ZANIDIP 20MG TABLET
Each film-coated tablet contains lercanidipine HCl 10 mg. Each film-coated tablet contains lercanidipine HCl 20 mg equivalent to lercanidipine 18.8 mg. Zanidip also contains the following excipients: Tablet Core: Lactose monohydrate, microcrystalline cellulose, sodium starch glycolate, povidone K30, magnesium stearate. Film-Coating: Hypromellose, talc, titanium dioxide (E171), macrogol 6000 and ferric oxide (E172).
Indications / Uses :
Treatment of mild to moderate essential hypertension.
10-mg Tab: Some individuals, not adequately controlled on a single antihypertensive agent may benefit form the addition of Zanidip with a ?-adrenoceptor blocking drug, a diuretic or an angiotensin-converting enzyme (ACE) inhibitor.
Should be taken on an empty stomach: Take at least 15 min before meals.
Hypersensitivity to lercanidipine, to any dihydropyridine or to any of the excipients of Zanidip.
Patients with left ventricular outflow tract obstruction, untreated congestive cardiac failure, unstable angina pectoris, severe renal or hepatic impairment or within 1 month of a myocardial infarction. Co-administration with strong inhibitors of CYP3A4, cyclosporine and grapefruit juice (see Interactions).
Special Precautions :
Special care should be exercised when lercanidipine is used in patients with sick-sinus syndrome (if a pacemaker is not in situ). Although hemodynamic-controlled studies revealed no impairment of ventricular function, care is also required in patients with left ventricular (LV) dysfunction. It has been suggested that some short-acting dihydropyridines may be associated with increased cardiovascular risk in patients with ischemic heart disease. Although lercanidipine is long-acting, caution is required in such patients.
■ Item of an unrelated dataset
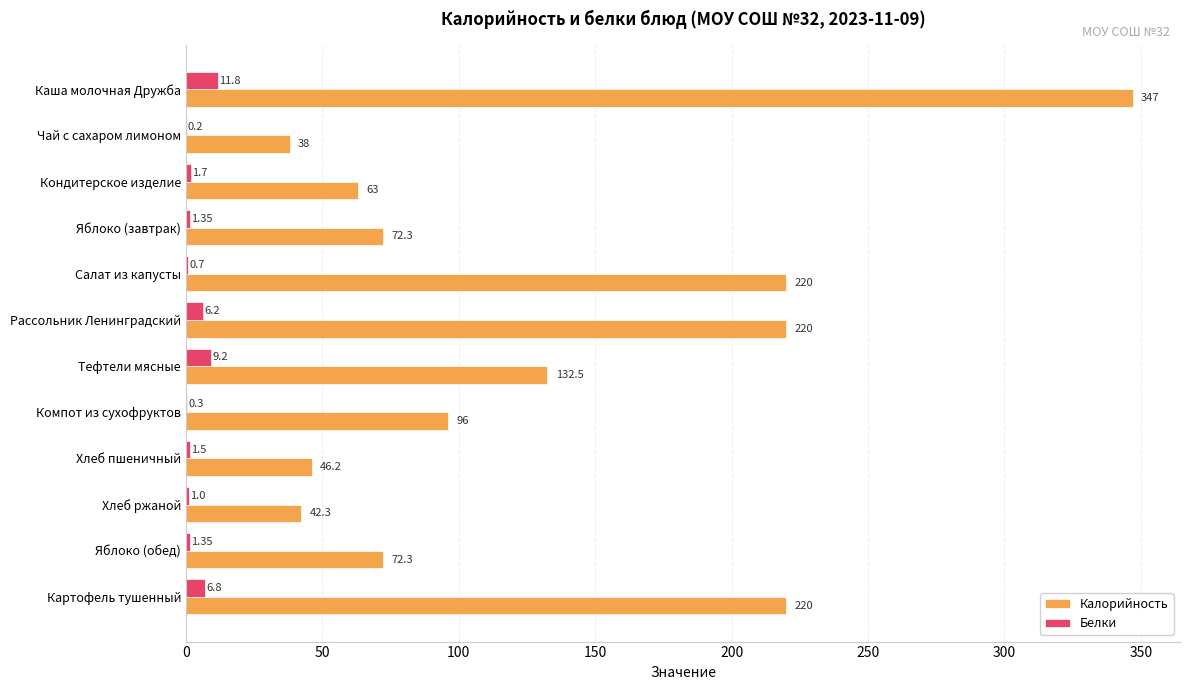

What is the total value across all series at Салат из капусты?

220.7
Some dihydropyridines may rarely lead to precordial pain or angina pectoris. Very rarely, patients with preexisting angina pectoris may experience increased frequency, duration or severity of these attacks. Isolated cases of myocardial infarction may be observed.
Renal or Hepatic Dysfunction: Special care should be exercised when treatment is commenced in patients with mild to moderate renal or hepatic dysfunction. Although the usual recommended dose schedule may be tolerated by these subgroups, an increase in dose to 20 mg daily must be approached with caution. The antihypertensive effect may be enhanced in patients with hepatic impairment and consequently an adjustment of the dosage should be considered.
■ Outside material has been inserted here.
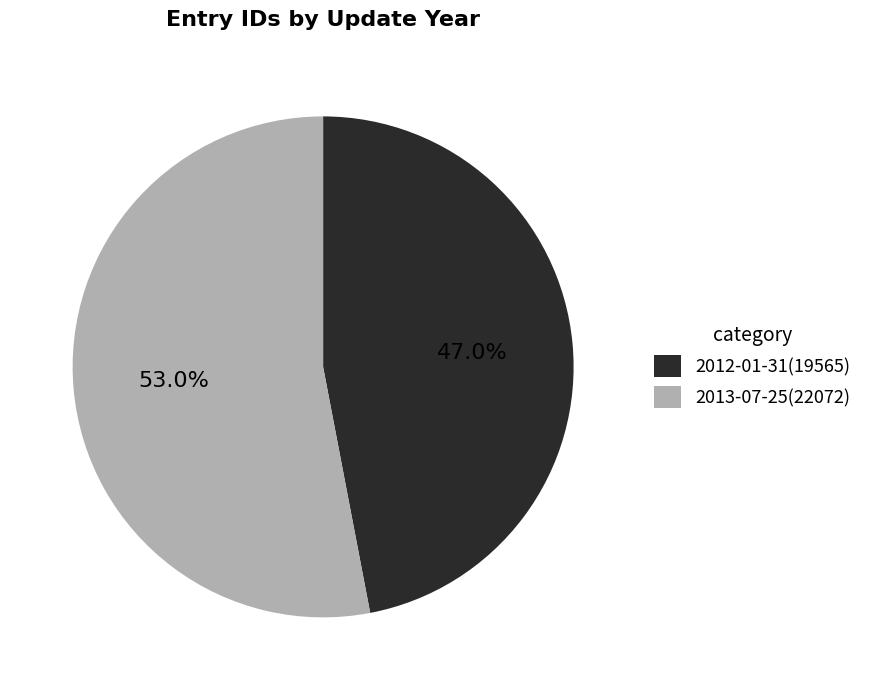

What is the majority slice?

2013-07-25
Lercanidipine is not recommended for use in patients with severe hepatic impairment or in patients with severe renal impairment (GFR <30 mL/min). Alcohol should be avoided since it may potentiate the effect of vasodilating antihypertensive drugs.
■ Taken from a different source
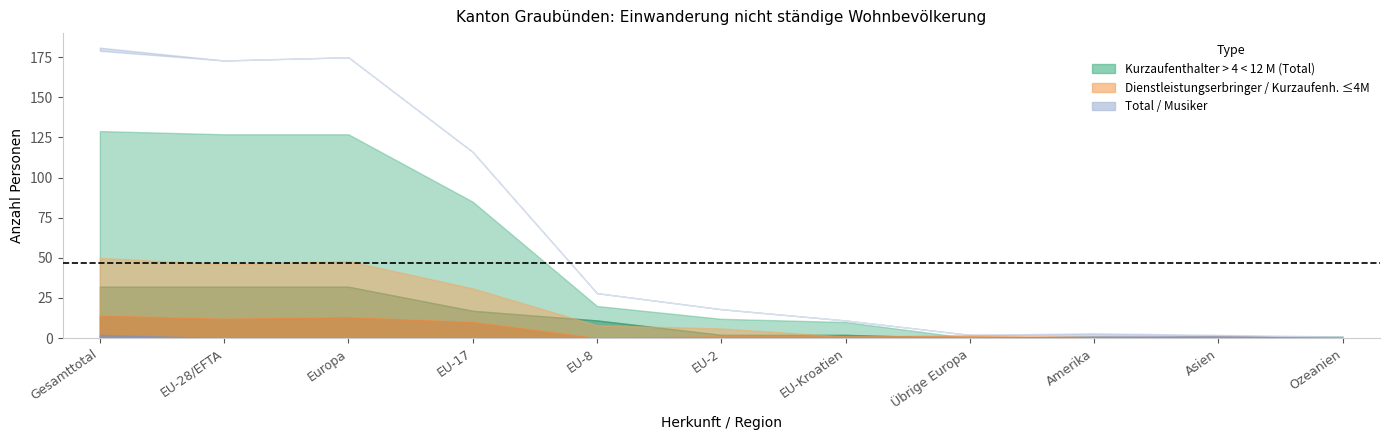

Count the number of categories in the chart.

11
Inducers of CYP3A4-like anticonvulsants (eg, phenytoin, carbamazepine) and rifampicin may reduce lercanidipine’s plasma levels and therefore, the efficacy of lercanidipine may be less than expected.
One (1) tablet contains lactose 60 mg and therefore, should not be administered to patients with Lapp-lactase insufficiency, galactosemia or glucose/galactose malabsorption syndrome.
Effects on the Ability to Drive or Operate Machinery: Clinical experience with lercanidipine indicates that it is unlikely to impair a patient’s ability to drive or use machinery. However, caution should be exercised because dizziness, asthenia, fatigue and rarely, somnolence may occur.
Use in children: Since there is no clinical experience in patients <18 years, use in children is not currently recommended.